Daughter ‘Not to Disappear’

Muito aguardei pelo lançamento do novo disco dos Daughter. Depois de um concerto assombroso no NOS Alive há dois anos e de dois singles já lançados, prometiam continuar com a sua sonoridade tão típica e inconfundível que me fez apaixonar de imediato pela banda.

Porém, parece-me que este novo disco, Not to Disappear, perde a chama bastante rapidamente.

De modo algum se pode dizer que seja um mau trabalho! Estamos perante os Daughter que sempre gostámos mas que agora tentam ir um pouco mais além, ainda que seja exactamente nesses momentos que perdem a minha atenção.

Folgo em saber que preferem arriscar e seguir a sua intuição do que fazer uma cópia de sucessos do passado, mas são os ritmos e ambientes familiares em que eles mais brilham. Com “Numbers” e “Doing the Right Thing”, os dois singles já lançados o ano passado, mantém aquilo que sempre nos fez vibrar e sentir cada nota musical na pele. O mesmo podemos dizer de “New Ways” que precede as duas músicas já mencionadas e abre o disco em grande.

Infelizmente, segue-se “How” que não envergonha mas que não traz nada de novo nem de muito transcendente, principalmente depois do primeiro trio ser incrivelmente arrebatador. Pouco interesse existe em permanecer na audição até ao final da música.

Voltam a satisfazer as minhas papilas auditivas com “Mothers” e “Alone / With You”, sendo a última a evolução que se esperava ouvir de Daughter, num abraço aconchegante daquilo que é o futuro da banda mas sempre com uma lembrança agradável do passado. O mesmo podemos dizer de “To Belong”. São dois momentos únicos no disco, intercalados por um receio de saltar completamente para a próxima instância musical da banda mas também sem nunca darem um passo do sítio onde estavam.

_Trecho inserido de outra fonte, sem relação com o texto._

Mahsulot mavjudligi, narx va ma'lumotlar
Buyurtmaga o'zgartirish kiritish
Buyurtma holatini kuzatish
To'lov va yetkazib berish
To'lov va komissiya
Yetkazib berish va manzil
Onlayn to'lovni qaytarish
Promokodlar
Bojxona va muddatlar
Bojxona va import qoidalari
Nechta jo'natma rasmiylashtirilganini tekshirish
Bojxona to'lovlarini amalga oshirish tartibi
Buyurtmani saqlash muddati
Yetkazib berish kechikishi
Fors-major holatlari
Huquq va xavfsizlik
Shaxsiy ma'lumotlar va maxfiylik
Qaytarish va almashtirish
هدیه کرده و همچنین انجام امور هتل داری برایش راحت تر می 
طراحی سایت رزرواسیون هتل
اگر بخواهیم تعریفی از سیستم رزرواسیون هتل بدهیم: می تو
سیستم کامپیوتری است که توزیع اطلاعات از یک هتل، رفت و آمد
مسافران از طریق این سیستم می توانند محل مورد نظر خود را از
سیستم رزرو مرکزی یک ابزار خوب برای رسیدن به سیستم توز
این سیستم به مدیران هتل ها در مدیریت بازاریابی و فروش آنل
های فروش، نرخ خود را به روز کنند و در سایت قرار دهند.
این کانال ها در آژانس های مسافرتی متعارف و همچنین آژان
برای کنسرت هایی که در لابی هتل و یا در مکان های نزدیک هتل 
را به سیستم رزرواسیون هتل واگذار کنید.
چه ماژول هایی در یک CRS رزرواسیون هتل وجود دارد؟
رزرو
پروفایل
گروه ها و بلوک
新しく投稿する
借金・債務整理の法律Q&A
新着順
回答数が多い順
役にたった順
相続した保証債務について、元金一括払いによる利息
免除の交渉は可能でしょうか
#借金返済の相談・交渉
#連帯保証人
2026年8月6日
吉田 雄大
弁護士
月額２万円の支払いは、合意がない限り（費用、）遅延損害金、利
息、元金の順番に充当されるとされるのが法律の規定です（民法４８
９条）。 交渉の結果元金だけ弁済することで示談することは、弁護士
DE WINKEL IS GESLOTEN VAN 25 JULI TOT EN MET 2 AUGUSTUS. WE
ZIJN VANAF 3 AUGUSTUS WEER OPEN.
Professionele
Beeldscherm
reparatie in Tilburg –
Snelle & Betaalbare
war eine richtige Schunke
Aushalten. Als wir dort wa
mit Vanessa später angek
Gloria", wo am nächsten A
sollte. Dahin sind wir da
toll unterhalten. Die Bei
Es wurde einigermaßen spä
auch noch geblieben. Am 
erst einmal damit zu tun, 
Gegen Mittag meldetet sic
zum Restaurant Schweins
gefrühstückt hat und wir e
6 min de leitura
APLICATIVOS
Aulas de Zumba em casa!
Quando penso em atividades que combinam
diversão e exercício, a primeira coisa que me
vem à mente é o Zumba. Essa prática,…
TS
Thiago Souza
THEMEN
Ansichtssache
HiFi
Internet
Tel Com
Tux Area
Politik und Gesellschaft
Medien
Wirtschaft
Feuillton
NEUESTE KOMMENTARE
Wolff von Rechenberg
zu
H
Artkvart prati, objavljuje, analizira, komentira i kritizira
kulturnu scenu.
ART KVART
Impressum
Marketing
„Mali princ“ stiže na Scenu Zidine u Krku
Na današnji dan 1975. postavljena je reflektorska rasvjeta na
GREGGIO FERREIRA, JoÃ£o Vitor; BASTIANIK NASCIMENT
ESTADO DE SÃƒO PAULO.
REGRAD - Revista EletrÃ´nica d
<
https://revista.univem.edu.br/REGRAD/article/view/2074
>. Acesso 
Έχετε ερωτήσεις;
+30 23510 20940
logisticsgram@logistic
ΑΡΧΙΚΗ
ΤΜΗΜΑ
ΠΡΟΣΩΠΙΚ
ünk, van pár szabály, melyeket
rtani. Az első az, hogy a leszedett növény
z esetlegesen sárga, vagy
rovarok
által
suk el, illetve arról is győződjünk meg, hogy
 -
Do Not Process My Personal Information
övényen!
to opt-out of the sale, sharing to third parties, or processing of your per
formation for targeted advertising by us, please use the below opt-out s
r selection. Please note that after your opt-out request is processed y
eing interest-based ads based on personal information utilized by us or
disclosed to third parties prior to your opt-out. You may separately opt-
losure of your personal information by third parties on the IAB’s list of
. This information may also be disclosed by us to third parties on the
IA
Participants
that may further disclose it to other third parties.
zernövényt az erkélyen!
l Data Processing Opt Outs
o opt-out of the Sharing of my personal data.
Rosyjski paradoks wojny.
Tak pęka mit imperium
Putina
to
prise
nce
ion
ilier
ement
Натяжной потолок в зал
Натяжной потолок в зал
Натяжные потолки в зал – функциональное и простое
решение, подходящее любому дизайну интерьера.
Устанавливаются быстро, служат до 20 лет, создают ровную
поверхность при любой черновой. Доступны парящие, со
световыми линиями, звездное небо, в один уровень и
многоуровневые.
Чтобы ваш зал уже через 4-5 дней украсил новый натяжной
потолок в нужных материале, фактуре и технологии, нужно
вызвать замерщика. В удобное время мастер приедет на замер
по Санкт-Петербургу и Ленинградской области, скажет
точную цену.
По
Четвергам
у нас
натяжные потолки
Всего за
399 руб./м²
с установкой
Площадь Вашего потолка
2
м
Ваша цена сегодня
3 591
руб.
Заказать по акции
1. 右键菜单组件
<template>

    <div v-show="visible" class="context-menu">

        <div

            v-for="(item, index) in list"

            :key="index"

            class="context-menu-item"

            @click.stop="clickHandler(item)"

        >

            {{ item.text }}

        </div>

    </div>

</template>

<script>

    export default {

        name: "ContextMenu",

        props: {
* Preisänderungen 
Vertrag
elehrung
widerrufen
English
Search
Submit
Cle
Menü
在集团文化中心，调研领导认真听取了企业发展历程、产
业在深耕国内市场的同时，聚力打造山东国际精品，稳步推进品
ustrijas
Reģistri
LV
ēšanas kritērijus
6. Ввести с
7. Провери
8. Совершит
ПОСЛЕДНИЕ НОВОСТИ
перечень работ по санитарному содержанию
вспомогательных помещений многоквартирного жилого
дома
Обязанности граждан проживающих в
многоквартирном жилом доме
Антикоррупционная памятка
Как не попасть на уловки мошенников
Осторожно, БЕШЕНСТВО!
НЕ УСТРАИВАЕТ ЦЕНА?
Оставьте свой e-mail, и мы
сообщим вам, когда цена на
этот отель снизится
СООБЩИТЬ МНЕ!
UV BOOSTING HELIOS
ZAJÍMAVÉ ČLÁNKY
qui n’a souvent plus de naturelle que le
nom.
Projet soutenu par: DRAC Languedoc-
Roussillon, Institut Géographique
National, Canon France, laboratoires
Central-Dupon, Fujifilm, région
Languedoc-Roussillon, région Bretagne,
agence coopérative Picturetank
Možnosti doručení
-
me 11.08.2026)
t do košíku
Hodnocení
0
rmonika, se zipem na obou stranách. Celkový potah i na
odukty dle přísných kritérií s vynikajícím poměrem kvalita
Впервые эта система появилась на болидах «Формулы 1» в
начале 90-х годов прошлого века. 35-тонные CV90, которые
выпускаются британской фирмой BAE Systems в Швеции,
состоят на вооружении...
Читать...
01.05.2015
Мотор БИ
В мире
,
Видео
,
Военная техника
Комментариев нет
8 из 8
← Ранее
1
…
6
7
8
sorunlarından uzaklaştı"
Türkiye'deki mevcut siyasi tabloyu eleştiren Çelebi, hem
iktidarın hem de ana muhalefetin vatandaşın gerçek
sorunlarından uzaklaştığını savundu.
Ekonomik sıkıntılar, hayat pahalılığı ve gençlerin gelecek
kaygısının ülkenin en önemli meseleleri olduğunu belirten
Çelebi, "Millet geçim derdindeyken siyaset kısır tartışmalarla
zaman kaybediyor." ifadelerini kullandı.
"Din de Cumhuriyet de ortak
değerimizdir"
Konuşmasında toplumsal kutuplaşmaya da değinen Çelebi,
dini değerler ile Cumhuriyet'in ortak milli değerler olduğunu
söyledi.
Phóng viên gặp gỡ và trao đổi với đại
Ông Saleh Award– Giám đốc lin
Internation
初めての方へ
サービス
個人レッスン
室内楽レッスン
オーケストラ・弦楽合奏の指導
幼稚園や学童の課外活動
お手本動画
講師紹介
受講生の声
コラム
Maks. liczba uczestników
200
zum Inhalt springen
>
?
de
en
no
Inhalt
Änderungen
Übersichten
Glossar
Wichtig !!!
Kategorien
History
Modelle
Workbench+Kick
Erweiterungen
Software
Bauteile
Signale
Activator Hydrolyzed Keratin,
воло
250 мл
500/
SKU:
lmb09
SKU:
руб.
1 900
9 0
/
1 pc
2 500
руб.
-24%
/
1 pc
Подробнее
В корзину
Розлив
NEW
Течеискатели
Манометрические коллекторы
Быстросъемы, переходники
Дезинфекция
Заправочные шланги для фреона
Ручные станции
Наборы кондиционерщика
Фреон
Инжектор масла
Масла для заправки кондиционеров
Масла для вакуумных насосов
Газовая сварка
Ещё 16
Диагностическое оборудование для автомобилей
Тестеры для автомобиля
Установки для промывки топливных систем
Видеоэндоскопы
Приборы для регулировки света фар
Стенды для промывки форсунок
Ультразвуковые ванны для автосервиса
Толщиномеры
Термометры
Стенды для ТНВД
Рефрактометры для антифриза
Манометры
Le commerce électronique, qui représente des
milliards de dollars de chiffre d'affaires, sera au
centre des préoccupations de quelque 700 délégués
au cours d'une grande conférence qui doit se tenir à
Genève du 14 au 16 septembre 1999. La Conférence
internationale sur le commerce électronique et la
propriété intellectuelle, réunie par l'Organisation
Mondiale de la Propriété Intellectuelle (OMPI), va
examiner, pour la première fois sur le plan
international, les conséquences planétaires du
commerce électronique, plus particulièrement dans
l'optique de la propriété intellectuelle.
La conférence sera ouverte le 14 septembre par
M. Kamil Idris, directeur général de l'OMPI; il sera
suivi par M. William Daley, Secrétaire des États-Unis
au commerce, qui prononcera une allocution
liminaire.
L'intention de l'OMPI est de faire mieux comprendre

Este receio seria compreensível se não existissem coisas como “No Care”, algo desconexo de tudo o resto e que me fez duvidar se ainda estava a ouvir o mesmo disco. Já com “Fossa” podemos dizer que começa bem mas tem um desfecho algo estranho. Entendo, mas não posso dizer que goste, arrisco até dizer que o momento em que surge no álbum, praticamente a encerrar o disco, entre algo em conflito com “Made of Stone”. Não é o momento mais memorável de Not to Disappear.

Já a voz de Elena é memorável do início ao fim! Ela própria é um instrumento fundamental que complementa na perfeição a sonoridade impactante e envolvente. Eléctrica, ensurdecedora, pujante e por vezes sombria. Tudo nos cerca e isola, durante pouco menos de 50 minutos somos apenas nós e Daughter. E mesmo existindo alguns percalços neste segundo disco, continuam a saber encantar como ninguém.